Ich habe derzeit fünf oder sechs Projekte. Das klingt nach ziemlich viel, ist es aber nicht. Manche Projekte nehmen nur sehr wenig Zeit ein. Bei manchen steht einfach der Spaß im Vordergrund, wobei das jetzt auch wieder blöd klingt, da mir alle Projekte Spaß machen. Nur springt bei manchen eben auch finanziell etwas heraus und ist mit mehr Arbeit und Aufwand verbunden. Jedenfalls spiele ich derzeit zum Beispiel mit der JazzBox und da haben wir diesen Herbst als Highlight ein Konzert im Gläsernen Saal des Musikvereins. Ansonsten bin ich eben sowohl am Set als auch als Perkussionist tätig, wobei das dann wirklich oft ineinander übergeht, sodass ich am Set wie ein Perkussionist spiele und umgekehrt.

Kann es also auch für reine Set-Drummer sinnvoll sein, sich mit Percussion auseinanderzusetzen?

Wenn das Interesse da ist, dann auf jeden Fall. Zumindest, dass man hineinschnuppert, wenn man sich zum Beispiel mit Latin auseinandersetzen will. Umgekehrt glaube ich aber auch, dass ein Perkussionist genauso eine Ahnung vom Schlagzeugspielen haben sollte. Es ist wichtig, ein Ohr für die Mitmusiker zu haben und sich bewusst zu sein, was deren Aufgaben und Herausforderungen sind. Ich glaube, dass das die Aufmerksamkeit untereinander erhöht.

Du bist selbst in vielen Stilen beheimatet. Sind deine Hörgewohnheiten und Vorlieben ebenfalls so vielfältig oder siehst du die Vielseitigkeit manchmal auch eher als Teil des Jobs?

Es gibt auch viele Bereiche, die ich selbst nicht spiele, aber mit Begeisterung höre. Eine wichtige Sparte in dieser Hinsicht ist für mich zum Beispiel Metal. Bei meinen Hörgewohnheiten bin ich also sogar noch etwas breiter aufgestellt als in meiner Tätigkeit als Musiker. Aber ich habe eigentlich oft solche Phasen - die mitunter auch sehr kurz sein können – in denen ich total in eine Richtung hineinkippe. Das wechselt dann aber sehr sprunghaft wieder und ist eben quer über das Gemüsebeet verteilt.
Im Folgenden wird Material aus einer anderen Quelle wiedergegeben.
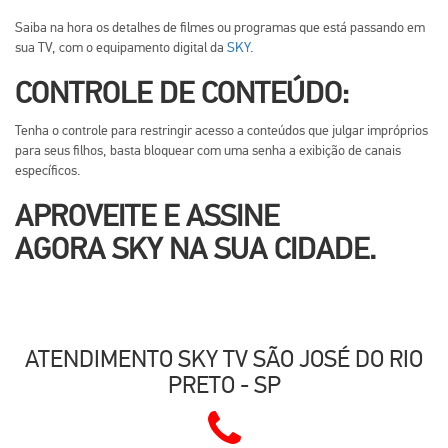
Saiba na hora os detalhes de filmes ou programas que está passando em
sua TV, com o equipamento digital da
SKY
.
CONTROLE DE CONTEÚDO:
Tenha o controle para restringir acesso a conteúdos que julgar impróprios
para seus filhos, basta bloquear com uma senha a exibição de canais
específicos.
APROVEITE E ASSINE
AGORA
SKY
NA SUA CIDADE.
ATENDIMENTO SKY TV SÃO JOSÉ DO RIO
PRETO - SP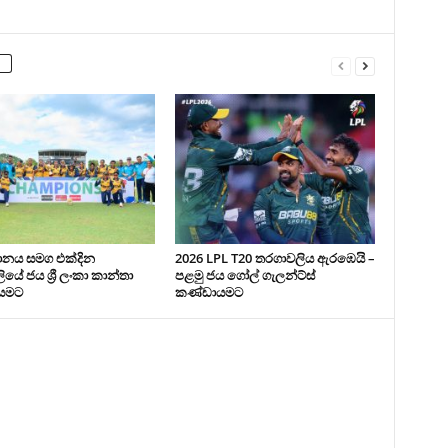
ථානය සමග එක්දින
2026 LPL T20 තරගාවලිය ඇරඹෙයි –
යේ ජය ශ්‍රී ලංකා කාන්තා
පළමු ජය ගෝල් ගැලන්ට්ස්
යමට
කණ්ඩායමට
Für mich ist aber sowieso alles in der Musik vernetzt, das ist eigentlich mein Credo.

Kannst du derzeit von deiner Tätigkeit als Musiker leben?
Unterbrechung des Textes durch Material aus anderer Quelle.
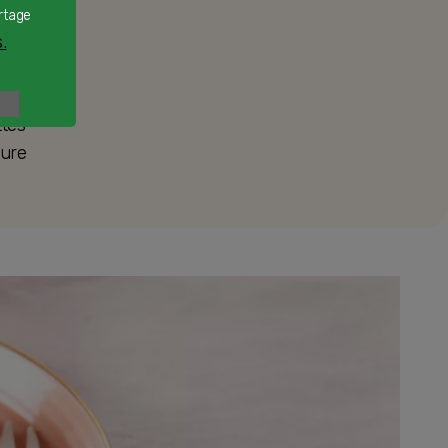
rtage
.
ttes
ture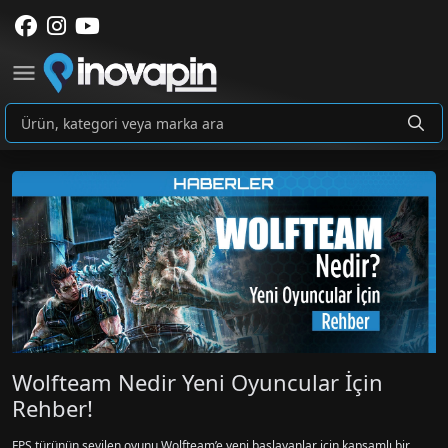
Wolfteam Nedir Yeni Oyuncular İçin
Rehber!
FPS türünün sevilen oyunu Wolfteam’e yeni başlayanlar için kapsamlı bir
Was mein eigenes Musizieren betrifft, hatte ich einmal so eine Phase, in der ich mir gedacht habe: Hauptsache ich mache Musik, aber nicht professionell und ohne Geld im Spiel. Interessanter Weise bin ich jetzt jedoch genau da, aber so spielt eben das Leben. Seit 2008 unterrichte ich auch und das bildet einen finanziellen Sockel, sodass ich wirklich die Projekte spielen kann, die mir taugen. Wobei mir das Unterrichten genauso Freude macht, weil es einfach schön ist, Leuten, die dein Interesse teilen, etwas beibringen und vermitteln zu können. Ich finde auch, dass man diesen Job gerne machen sollte und nicht rein aus finanziellen Gründen, denn ansonsten ginge das zu sehr auf Kosten des Unterrichts.